Induction is a perfectly valid technique.

What are you looking for with the "why something works"? To me an induction proof (or any other proof) will answer the question of why a statement is true.

Elegant is a subjective term, but there are many elegant induction proofs in my opinion. There are countless examples, but the first pretty one that comes to mind is proving that all integers have a prime factorization. You can also prove there are infinitely many primes in an induction type of proof, this version will also lead to crude bounds on the nth prime.

I could go on for pages about the pretty uses of induction. I suspect you've mostly been subjected to simple statements like formulas for the sum of the first n integers, which could also be proven directly. Look around, it's not hard to find less simplistic uses.

3. Oct 25, 2005

### hypermonkey2

You bring a valid argument with the inductive proof of the interminable list of primes. I suppose i am vexed by inductive proofs say, the following:

Prove by induction that N^3 - N is always a multiple of 6 for N>2. \

The inductive proof of this is a bit laborious and inefficient. Yes, we do prove that the formula works, but we do not see why. The proof of this that I much prefer is the following.

N^3-N= N(N-1)(N+1)

we see that it is just the product of 3 consecutive numbers no? it suddenly makes more sense that it must be divisible by 6.(since 1 in 3 numbers are divisible by 3, and 1 in 2 are even).

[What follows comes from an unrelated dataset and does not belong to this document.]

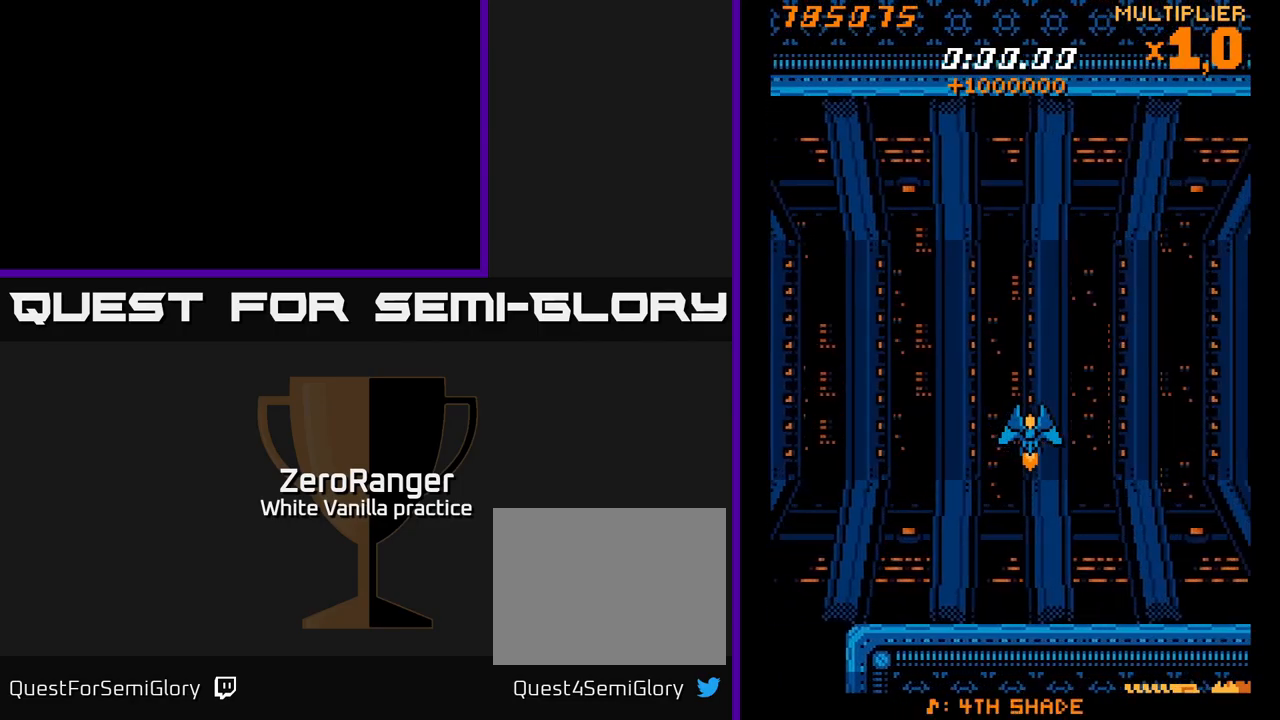
{"buttons": ["A", "DPAD_LEFT"], "right_stick": "center", "events": [[316, "A", "down"], [450, "DPAD_LEFT", "down"]]}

I suppose its more vexing for trivial examples, and i also can suppose that induction can be powerful for much more complex proofs.

4. Oct 25, 2005

### shmoe

Sure we do. In the course of the induction proof you'll see going from N^3-N to (N+1)^3-(N+1) involves adding 3N^2+3N, which is always divisible by 6 by an even/odd argument. So the induction tells you that any two numbers in the sequence 1^3-1, 2^3-2, 3^3-3, ... differ by a multiple of 6. Hence if one of them (your "base case") is divisible by 6 they all are. What more do you want for an answer to "why"?

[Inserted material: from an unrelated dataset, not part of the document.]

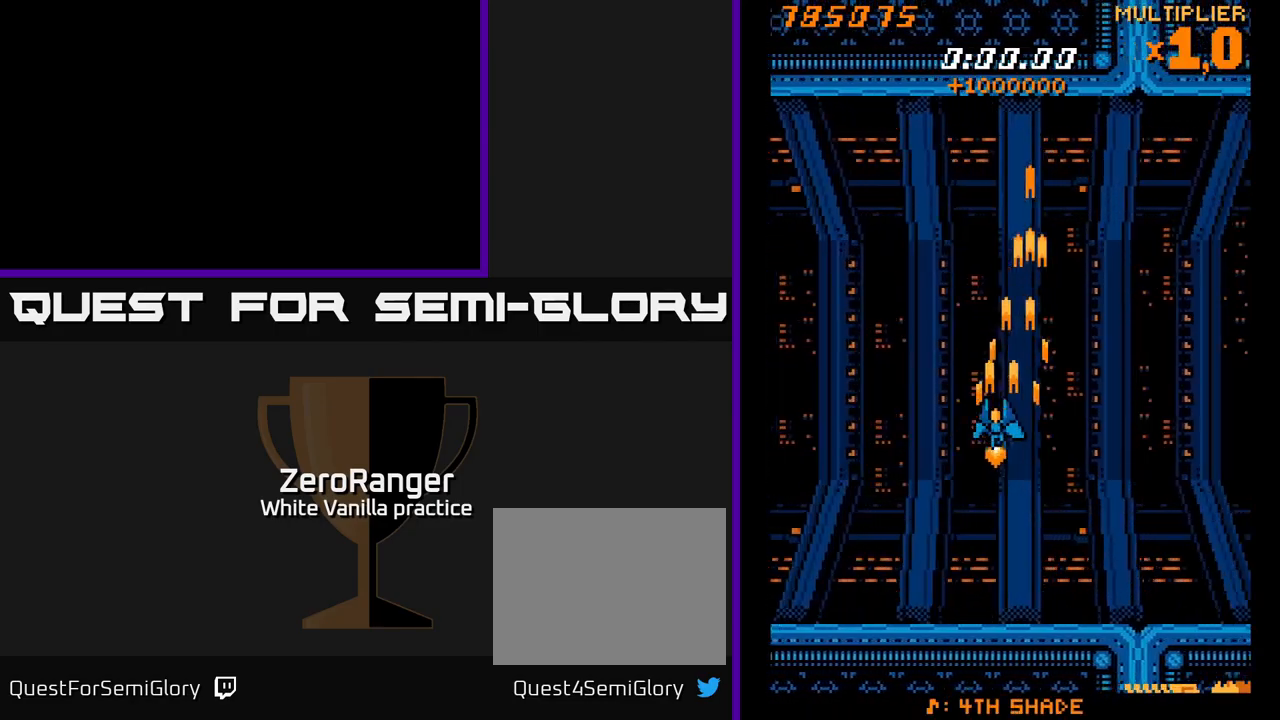
{"buttons": [], "right_stick": "center", "events": [[33, "DPAD_UP", "down"], [116, "DPAD_LEFT", "up"], [116, "DPAD_UP", "up"], [333, "A", "up"]]}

The demand to answer this via induction is for pedagogical reasons. It's to give you another example of where you can apply induction and gives you practive applying it to a 'trivial' example to prepare you for more complicated uses. Also, it never hurts to have more than one way of proving a statement, the alternates may supply different insights (as in the bounds on the nth prime)

If you want more non-trivial examples, any graphy theory text will be filled with them. You might see induction on the number of edges a graph has, the number of vertices, it's girth, or other parameters that you might not have expected. Sometimes it will be possible to convert to a non-inductive proof, but sometimes induction will be the slickist approach (slick being subjective of course).